In my post on privacy and Google Book Search, I alluded to technological solutions libraries could use to enhance patron privacy while also protecting against unauthorized access. I thought it would be useful to elaborate on this comment with some details. In general, there is no reason that privacy and security objectives can both be met in a properly engineered solution, other than the fact that it's hard to find someone willing to pay for the properly engineered solution. For example, I mentioned Shibboleth as a possible solution to providing security and privacy. Shibboleth is an open-source single-sign-on authentication system developed as part of the Internet2 project. It uses strong cryptographic techniques to delegate trust over a network, and in so doing, allows for significantly enhanced privacy.
Think about the situation where a company has licensed some content to a university. The licensor wants to make sure that only persons associated with the university are allowed to access the content. It doesn't need to know who the user is, it only needs to know that the user is properly entitled. The Shibboleth system allows the institutional user to sign in to an authentication point once using their institutional credentials, then any licensed resource can check with the central authentication point that the user is accredited by virtue of institutional affiliation. Shibboleth also allows users an institutions to disclose attributes to providers of their choosing.
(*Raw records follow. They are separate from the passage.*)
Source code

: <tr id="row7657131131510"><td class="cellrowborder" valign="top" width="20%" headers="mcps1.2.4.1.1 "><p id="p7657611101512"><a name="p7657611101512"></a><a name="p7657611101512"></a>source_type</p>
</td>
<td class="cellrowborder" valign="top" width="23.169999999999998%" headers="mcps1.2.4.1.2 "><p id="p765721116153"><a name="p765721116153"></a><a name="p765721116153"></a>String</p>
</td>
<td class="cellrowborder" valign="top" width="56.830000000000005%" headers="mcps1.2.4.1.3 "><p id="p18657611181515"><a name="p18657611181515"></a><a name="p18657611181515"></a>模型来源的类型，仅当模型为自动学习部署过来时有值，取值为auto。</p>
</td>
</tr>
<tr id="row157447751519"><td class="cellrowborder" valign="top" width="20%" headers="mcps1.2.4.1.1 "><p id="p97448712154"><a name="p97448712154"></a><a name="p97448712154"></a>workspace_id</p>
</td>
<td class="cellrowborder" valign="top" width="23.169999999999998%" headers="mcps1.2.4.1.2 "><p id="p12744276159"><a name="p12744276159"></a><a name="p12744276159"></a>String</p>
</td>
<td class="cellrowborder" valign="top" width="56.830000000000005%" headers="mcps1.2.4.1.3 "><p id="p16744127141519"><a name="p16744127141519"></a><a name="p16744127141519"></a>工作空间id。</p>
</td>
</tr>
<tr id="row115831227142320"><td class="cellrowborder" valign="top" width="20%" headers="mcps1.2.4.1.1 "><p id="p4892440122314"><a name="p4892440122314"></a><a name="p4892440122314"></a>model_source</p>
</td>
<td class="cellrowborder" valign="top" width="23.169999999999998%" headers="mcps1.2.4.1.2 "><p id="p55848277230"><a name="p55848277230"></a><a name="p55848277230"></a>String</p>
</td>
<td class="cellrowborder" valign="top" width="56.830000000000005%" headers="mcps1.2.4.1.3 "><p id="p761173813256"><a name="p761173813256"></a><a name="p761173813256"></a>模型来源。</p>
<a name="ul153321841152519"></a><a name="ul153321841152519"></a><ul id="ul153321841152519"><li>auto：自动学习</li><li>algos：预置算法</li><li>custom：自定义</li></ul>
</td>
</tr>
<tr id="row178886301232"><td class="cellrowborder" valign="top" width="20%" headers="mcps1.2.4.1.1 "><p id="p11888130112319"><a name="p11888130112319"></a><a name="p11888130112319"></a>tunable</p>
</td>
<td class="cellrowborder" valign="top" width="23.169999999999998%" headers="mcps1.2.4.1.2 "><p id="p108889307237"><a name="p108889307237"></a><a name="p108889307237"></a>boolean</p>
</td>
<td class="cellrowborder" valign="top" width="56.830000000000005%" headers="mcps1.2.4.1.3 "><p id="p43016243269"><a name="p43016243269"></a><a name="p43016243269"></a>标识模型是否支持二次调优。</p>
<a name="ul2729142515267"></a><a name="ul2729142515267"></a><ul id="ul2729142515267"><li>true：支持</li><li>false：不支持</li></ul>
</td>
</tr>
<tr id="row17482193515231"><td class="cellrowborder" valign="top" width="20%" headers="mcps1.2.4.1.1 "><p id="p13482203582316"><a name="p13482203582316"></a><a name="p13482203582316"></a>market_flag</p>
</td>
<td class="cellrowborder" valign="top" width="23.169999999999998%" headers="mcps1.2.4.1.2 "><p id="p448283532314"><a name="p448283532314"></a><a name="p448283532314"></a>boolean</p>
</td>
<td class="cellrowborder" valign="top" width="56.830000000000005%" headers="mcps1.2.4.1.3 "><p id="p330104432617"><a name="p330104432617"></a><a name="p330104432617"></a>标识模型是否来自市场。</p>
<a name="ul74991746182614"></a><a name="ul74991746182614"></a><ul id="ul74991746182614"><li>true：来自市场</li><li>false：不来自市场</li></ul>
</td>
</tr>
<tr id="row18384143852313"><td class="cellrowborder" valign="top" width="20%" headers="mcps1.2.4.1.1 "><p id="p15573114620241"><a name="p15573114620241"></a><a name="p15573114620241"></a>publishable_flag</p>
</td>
Attributes might include their name, preferred language, subject areas of interest, subgroup membership, etc.. Security is preserved because the institution still knows the identity of the users, and is enhanced because the Shibboleth system is designed to be much harder to defeat than competing solutions.
As far as I understand, Shibboleth would
- When the user is authenticated by the institution, a session id would be sent to Google. The session id tracks the user, but only the institution knows the identity of the user.
- When the user views a page in a book, Google sends a message to the institution to increment a named counter associated with the user. The name of the counter identifies a book, but only Google knows which book is associated with the counter.
- when the user asks to view another page, Google asks the institution for the page count associated with the book and the user, and grants access accordingly.
What is the likelihood that such a system can be created and adopted? On this score I am very skeptical. Who would pay for the enhanced privacy afforded by such a system? The success of a variety of Web 2.0 services seem to indicate that users are almost eager to give up privacy to gain the ability to communicate. As Randal Picker has discussed in a recent paper, consumers have significant incentives to give up their privacy to online advertising networks because doing so amounts to advertising by the consumer that results in a more efficient market. The history of Shibboleth can be used as an indicator of market behavior. Although it can provide enhanced privacy and strong security, these advantages have not been able to counteract implementation and usability costs and compared to competing technologies, and Shibboleth has not been widely adopted. When Peter Brantley raised the specific question of using Shibboleth for Google Book Search, Google's Dan Clancy commented that "Some institutions use Shiboleth and we will support this although most institutions prefer IP authentication". Google is known for putting a very high priority on usability, which is an area of significant weakness for Shibboleth.
On second thought, maybe the Swiss banks are onto something. Maybe the best target market for ultimate privacy is ultra rich people. Sergey and Larry, Warren and Bill, might I sell you a bit of privacy?